Challenge A:
Please list everything the legal expert says a person must love the Lord God with, according to the reflection on Luke and Acts.
Challenge B:
Decide whether each statement agrees with the reflection on Luke and Acts, answering yes or no and quoting the deciding words: (i) In Luke and Acts, people tend to go out alone. (ii) The legal expert stood up to test Jesus. (iii) The disciples asked Jesus whether this was the time he would restore the kingdom to Israel.
Challenge C:
Resume the reflection on Luke and Acts after its final sentence.

Excerpt to read:
☆ ☆ ☆ ☆

3rd Sunday After Pentecost
Jesus challenges the disciples in Acts to start in Jerusalem with the people they know, then move in concentric circles out to the people they know somewhat in Judea and Samaria before making their way out to the people they don’t know yet at the ends of the earth. In Luke and Acts, people tend to go out in pairs, and tend to share Jesus in homes around common tables. Emphasize how Lukan disciples grow through deep relationships where they can love God by loving neighbor. Michelle J. Morris
A legal expert stood up to test Jesus. “Teacher,” he said, “what must I do to gain eternal life?”
Jesus replied, “What is written in the Law? How do you interpret it?”
He responded, “You must love the Lord your God with all your heart, with all your being, with all your strength, and with all your mind, and love your neighbor as yourself.”
Jesus said to him, “You have answered correctly. Do this and you will live.”
But the legal expert wanted to prove that he was right, so he said to Jesus, “And who is my neighbor?” (Luke 10:25-29, CEB translation)
Luke records at the start of the book of Acts:
6 So when they had come together, they asked him, ‘Lord, is this the time when you will restore the kingdom to Israel?’ 7He replied, ‘It is not for you to know the times or periods that the Father has set by his own authority. 8But you will receive power when the Holy Spirit has come upon you; and you will be my witnesses in Jerusalem, in all Judea and Samaria, and to the ends of the earth.’
“Be my witnesses…” To what do we witness? What does it mean to witness to something or someone? To testify? We do so in someone’s defense in a court of law. We do so when we verify something is good, or works as it should, or supports what we think is true about someone or an ideology… with stars, thumbs up, hearts…
But when Jesus says, You will receive power, the Holy Spirit upon you, I don’t think all that fiery power is meant to be spent on clicking the “like” thumbs up icon on a Facebook post. I imagine it has something to do with the answer to the question, Who is my neighbor.

☆ ☆ ☆ ☆

[Item position rows]

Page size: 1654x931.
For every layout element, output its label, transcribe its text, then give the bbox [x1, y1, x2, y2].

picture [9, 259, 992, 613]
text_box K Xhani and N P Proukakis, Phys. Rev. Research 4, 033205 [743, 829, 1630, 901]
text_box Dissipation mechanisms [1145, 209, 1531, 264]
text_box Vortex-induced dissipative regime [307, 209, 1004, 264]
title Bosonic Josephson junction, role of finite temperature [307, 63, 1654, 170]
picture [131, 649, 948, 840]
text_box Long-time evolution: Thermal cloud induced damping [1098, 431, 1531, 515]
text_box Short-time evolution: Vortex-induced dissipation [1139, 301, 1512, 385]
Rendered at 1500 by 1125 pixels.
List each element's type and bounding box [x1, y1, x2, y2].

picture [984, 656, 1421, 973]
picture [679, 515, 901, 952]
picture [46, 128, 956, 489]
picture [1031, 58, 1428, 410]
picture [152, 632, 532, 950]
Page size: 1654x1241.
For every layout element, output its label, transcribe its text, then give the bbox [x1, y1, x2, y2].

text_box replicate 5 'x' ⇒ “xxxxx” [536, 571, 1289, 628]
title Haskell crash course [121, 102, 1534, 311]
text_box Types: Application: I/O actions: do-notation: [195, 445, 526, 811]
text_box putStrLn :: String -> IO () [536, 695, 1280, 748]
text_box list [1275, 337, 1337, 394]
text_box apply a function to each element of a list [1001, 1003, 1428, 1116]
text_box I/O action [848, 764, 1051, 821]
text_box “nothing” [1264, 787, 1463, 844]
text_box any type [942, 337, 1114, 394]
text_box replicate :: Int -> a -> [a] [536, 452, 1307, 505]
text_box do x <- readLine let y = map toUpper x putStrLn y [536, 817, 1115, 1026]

☆ ☆ ☆ ☆

Output A:
heart, being, strength, mind

Output B:
(i) No: "In Luke and Acts, people tend to go out in pairs"
(ii) Yes: "A legal expert stood up to test Jesus."
(iii) Yes: "is this the time when you will restore the kingdom to Israel?"

Output C:
Jesus, who sees the criminal on the other side (according to Luke 23), is recognizable to him as Divine – is recognizable because Jesus is revealed to the man in his context. On a cross being executed, dying, and looks like him.
Theologian, Christena Cleveland, also recognizes Jesus – through Whom all things were made – and knows Jesus as Mother. Indeed, Jesus can be known best when seen in our own context – the Prophets make it clear that the Messiah will have “no beauty or majesty that we should be attracted… nothing of appearance that is remarkable…” (Is53). We cannot render a likeness of Jesus with any accuracy on purpose – so that everyone will be able to recognize a savior, a messiah, god-with-us – so everyone will recognize Jesus as her own, as his own.
So, when Cleveland is teaching a class at a local prison where the mass incarceration of young black men is never more apparent, she knows Jesus is a Black Mother Who sees the “criminal” next to Her on the cross (Luke 23).
“And as a victim of state-sanctioned violence Herself, surely She sees that this ‘criminal’ isn’t a criminal at all. He’s a beautiful black boy whose joy has been extinguished by all of the forces of his anti-black society.”Christena Cleveland, Christ Our Black Mother Speaks, 2019, 18.
“She is inviting him into Her paradise [verse 43], She is restoring his identity, even as he is insisting upon his shame.” … “She is healing his shame through community” (the fellowship of encompassing Trinity, into Christ the Mother) – “into Whom we never leave, from Whom we are endlessly born (Julian of Norwich).”
To the beautiful black boy that is caught up in the cycle of mass incarceration of young black men, Jesus is a Black Mother who sees him, and She speaks: you are already with me in Paradise.
You will receive power when the Holy Spirit comes upon you and you will be my witnesses… to the ends of the earth! You have received the Spirit of the Living God! You have this power, and you are witness to Jesus’ love for you – which is for everyone. Jesus’ last words in each of the gospels are a little different, but, so far, they all are commands to go! And to disciple.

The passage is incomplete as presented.